Intervention and Control

  • Co-interventions common to both groups:
    • 1st 3 months post-AVR: Both groups treated with warfarin to target INR 2.0-3.0 + ASA 81 mg/d
    • Patients in both groups received a home "point-of-care" INR monitor & instructed to check INR q1week
      • >80% of patients checked their INR at least 3x/month
    • Warfarin dose adjustment made by study sites (rather than by family doctor or other local anticoagulation service)
  • Intervention: Lower INR target
    • Starting 3 months post-AVR: Warfarin to target INR 1.5-2.0 + ASA 81 mg/d
      • Time in therapeutic range (INR 1.5-2.0): 66%
      • Mean INR: 1.9 +/- 0.5
      • Patients who experienced a thromboembolic event had their INR target increased to 2.0-3.0
  • Control: Standard INR target
    • 3 months post-AVR: Continue warfarin to target INR 2.0 to 3.0 + ASA 81 mg/d
      • Mean INR 2.5 +/- 0.6
      • Time in therapeutic range (INR 2.0-3.0): 55%

Outcomes

  • Median follow-up: Low-target 5.1 years, standard target 5.7 years
  • Major bleeding: Low target 1.6%/year, standard target 3.9%/year (NNT 44/year)
  • Thromboembolism: Non-inferiority NOT demonstrated
    • Study did not report any formal non-inferiority statistical testing; reported as "similar/no different" rates of thromboembolic events between groups
    • Stroke/TIA: Low target 2%, standard target 1.65% (rate ratio 1.22, 95% CI 0.64-2.32)
      • 95% CI crosses the 1.0%/y non-inferiority margin, & cannot rule out 2% absolute increase PER YEAR
    • Peripheral thromboembolism: Low target 0.4%, standard target <0.1% (rate ratio 4.61, 95% CI 0.52-41.28)
    • 12% of patients in the low-target group crossed over to the standard target due to thromboembolism or valve thrombosis

Key Considerations

The study did not demonstrate non-inferiority of the lower INR target

  • Based on the 95% CI, the absolute risk of stroke/TIA could be as much as 2.2% higher per year, which is far greater than the 1.0%/y non-inferiority margin.
    • Notably, theis non-inferiority margin was not based on any statistically appropriate criteria or an agreed-upon minimum clinically important difference (MCID)
  • Additional problems with this non-inferiority analysis:
    • Primary outcome included competing events (thrombosis & bleed).

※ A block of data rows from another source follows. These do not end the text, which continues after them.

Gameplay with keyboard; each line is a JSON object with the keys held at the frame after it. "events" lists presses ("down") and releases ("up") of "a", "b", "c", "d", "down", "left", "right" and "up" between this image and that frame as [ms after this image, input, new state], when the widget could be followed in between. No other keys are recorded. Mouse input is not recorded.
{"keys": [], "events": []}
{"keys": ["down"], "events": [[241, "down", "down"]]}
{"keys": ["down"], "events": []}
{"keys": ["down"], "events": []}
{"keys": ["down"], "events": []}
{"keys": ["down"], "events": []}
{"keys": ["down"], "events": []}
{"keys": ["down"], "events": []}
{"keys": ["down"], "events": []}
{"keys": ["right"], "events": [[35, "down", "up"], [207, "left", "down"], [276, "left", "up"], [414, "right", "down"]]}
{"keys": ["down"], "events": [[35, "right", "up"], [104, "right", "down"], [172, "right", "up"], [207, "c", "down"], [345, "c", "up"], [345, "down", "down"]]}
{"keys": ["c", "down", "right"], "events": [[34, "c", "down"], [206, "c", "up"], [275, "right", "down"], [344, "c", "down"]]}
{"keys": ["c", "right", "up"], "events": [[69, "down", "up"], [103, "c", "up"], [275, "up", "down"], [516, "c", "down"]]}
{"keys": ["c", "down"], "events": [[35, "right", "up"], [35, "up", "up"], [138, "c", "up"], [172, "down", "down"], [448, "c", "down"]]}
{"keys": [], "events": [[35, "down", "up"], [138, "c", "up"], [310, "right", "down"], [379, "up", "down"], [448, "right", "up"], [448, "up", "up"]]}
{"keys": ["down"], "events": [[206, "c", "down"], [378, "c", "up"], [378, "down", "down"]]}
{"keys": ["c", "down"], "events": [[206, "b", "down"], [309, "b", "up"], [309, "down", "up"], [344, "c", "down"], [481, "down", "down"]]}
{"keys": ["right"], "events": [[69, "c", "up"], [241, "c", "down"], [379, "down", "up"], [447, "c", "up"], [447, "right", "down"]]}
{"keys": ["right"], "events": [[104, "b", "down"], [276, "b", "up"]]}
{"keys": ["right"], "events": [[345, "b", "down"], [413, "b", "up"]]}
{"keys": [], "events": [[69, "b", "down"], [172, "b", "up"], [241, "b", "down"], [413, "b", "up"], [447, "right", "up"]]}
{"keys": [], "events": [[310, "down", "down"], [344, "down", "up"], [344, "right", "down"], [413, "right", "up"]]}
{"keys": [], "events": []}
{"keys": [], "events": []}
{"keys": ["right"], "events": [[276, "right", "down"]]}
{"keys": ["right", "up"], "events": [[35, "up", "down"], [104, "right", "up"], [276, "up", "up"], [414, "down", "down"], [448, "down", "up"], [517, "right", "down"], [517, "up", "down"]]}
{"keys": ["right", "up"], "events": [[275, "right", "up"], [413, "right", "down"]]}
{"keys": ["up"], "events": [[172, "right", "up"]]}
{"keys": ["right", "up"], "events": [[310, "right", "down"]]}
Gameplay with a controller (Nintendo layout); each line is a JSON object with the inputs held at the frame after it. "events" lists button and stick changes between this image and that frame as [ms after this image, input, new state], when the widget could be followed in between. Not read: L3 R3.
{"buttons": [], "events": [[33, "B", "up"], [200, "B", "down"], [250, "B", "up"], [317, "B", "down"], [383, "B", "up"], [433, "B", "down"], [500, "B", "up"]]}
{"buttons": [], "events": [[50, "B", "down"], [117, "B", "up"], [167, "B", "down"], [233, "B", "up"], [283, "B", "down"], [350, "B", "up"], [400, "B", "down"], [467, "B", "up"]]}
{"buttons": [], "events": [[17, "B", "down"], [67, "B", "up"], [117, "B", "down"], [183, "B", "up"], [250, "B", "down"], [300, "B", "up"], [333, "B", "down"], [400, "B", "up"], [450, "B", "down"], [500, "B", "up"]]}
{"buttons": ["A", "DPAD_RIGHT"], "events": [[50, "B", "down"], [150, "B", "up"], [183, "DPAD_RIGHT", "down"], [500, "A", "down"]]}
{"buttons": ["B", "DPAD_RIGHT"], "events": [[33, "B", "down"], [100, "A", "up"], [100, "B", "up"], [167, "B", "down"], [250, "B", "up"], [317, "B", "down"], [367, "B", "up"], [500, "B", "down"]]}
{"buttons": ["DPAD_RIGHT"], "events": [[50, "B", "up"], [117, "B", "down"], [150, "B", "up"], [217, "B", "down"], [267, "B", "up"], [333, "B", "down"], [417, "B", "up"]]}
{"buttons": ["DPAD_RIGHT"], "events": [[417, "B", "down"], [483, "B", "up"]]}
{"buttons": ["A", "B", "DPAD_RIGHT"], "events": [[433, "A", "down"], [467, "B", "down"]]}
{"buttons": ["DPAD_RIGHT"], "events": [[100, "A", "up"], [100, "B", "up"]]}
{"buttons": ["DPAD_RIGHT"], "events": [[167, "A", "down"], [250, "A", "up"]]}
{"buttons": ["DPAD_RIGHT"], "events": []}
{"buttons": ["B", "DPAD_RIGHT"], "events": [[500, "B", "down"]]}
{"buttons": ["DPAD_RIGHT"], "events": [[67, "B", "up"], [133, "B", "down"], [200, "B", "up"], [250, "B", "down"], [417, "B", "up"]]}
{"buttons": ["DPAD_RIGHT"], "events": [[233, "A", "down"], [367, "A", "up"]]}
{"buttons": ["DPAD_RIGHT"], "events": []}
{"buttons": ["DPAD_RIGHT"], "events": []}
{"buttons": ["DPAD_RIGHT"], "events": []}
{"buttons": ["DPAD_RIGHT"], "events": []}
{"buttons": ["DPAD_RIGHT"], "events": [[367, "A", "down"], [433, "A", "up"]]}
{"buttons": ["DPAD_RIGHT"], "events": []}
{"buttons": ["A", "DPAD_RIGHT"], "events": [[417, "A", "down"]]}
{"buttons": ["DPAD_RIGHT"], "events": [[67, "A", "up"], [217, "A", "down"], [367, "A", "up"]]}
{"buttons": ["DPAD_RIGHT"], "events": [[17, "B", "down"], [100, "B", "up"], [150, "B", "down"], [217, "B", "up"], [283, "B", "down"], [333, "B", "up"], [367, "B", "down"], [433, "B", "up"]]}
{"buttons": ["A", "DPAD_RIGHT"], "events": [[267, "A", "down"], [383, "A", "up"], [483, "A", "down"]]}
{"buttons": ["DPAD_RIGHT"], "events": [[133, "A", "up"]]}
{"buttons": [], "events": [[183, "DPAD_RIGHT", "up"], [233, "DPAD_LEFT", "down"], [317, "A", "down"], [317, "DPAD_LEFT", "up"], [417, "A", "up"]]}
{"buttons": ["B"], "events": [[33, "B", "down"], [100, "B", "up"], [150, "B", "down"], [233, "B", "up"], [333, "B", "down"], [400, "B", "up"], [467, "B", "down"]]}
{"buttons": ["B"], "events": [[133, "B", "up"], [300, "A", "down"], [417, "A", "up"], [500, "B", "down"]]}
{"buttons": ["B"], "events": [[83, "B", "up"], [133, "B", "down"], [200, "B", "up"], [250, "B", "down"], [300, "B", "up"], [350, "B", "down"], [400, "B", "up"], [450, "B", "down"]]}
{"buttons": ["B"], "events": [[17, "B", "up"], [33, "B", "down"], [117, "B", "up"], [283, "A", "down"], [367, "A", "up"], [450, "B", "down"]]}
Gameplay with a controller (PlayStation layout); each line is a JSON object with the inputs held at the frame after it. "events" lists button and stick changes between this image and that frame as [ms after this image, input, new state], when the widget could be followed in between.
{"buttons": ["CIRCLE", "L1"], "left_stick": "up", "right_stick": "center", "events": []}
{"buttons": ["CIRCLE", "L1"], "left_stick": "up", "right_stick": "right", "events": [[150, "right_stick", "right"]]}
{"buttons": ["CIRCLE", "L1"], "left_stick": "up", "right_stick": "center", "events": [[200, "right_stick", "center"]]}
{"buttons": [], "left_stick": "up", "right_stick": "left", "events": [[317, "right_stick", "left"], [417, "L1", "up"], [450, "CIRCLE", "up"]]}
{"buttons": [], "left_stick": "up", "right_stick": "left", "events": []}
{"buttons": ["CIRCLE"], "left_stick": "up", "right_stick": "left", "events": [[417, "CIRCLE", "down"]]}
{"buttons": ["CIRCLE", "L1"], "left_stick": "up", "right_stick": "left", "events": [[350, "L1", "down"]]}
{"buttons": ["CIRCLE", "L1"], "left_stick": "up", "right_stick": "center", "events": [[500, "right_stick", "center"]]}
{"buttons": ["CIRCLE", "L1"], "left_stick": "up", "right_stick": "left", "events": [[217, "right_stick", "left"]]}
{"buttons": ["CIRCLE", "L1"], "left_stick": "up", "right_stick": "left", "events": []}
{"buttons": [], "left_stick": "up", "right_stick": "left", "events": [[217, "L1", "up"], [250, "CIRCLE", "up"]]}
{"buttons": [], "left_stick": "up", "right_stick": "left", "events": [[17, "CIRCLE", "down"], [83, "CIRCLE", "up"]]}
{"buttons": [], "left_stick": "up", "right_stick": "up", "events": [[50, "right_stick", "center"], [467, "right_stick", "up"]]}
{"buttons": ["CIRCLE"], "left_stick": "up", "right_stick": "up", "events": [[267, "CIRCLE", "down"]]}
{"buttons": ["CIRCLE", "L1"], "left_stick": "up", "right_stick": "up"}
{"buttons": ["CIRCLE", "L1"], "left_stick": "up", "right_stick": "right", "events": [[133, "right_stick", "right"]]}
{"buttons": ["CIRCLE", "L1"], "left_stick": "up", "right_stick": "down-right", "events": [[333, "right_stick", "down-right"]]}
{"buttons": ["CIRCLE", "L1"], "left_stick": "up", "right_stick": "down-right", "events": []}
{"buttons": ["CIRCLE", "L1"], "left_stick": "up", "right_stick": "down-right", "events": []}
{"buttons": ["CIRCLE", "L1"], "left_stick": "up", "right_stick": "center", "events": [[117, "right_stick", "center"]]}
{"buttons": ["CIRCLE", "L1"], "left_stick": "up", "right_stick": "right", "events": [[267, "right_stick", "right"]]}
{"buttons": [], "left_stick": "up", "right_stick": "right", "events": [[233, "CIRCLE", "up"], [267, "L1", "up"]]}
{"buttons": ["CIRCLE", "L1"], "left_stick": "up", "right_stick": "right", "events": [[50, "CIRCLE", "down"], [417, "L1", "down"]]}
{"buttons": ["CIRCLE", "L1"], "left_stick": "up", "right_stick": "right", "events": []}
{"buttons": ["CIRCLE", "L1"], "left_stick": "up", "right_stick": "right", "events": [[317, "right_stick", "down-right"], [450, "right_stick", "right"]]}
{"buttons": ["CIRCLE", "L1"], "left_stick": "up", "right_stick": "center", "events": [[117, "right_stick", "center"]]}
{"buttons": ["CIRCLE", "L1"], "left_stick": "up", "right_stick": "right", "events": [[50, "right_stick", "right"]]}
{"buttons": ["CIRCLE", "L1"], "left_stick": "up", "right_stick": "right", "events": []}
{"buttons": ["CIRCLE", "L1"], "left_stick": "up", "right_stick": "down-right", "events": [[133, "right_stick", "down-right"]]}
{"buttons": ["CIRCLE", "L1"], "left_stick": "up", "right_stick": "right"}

Inclusion of bleeding events in this composite outcome attenuates any difference between groups in favor of the lower target INR group, biasing the results towards non-inferiority
    • The initial 2014 publication was based on an unplanned interim analysis
    • The non-inferiority margin changed between publications (1.5%/year in the 2014 publication and 1.0%/year in the 2018 publication), and was based on absolute instead of relative risk differences
    • Done on ITT population only (non-inferiority trials should report both ITT & per-protocol analyses)
  • In summary, the results of this trial suggest that loosening the INR target from 2.0-3.0 to 1.5-2.0 may increase the risk of the primary outcome by up to 8% over ~4 years.

Generalizability: Most patients in this trial did not have typical high-risk features for thromboembolism, These risk factors (including AF, enlarged LA, reduced LVEF, hypercoagulability, vascular disease or history of embolism) were each present in <10% of the study population. Therefore, these results only truly apply to patients with On-X AVR at relatively low risk of thromboembolism.

Internal validity: Unclear/high risk of bias in multiple domains likely underestimate differences between groups in terms of thromboembolic events, & overestimate differences in favor of the lower-target group for bleeding events.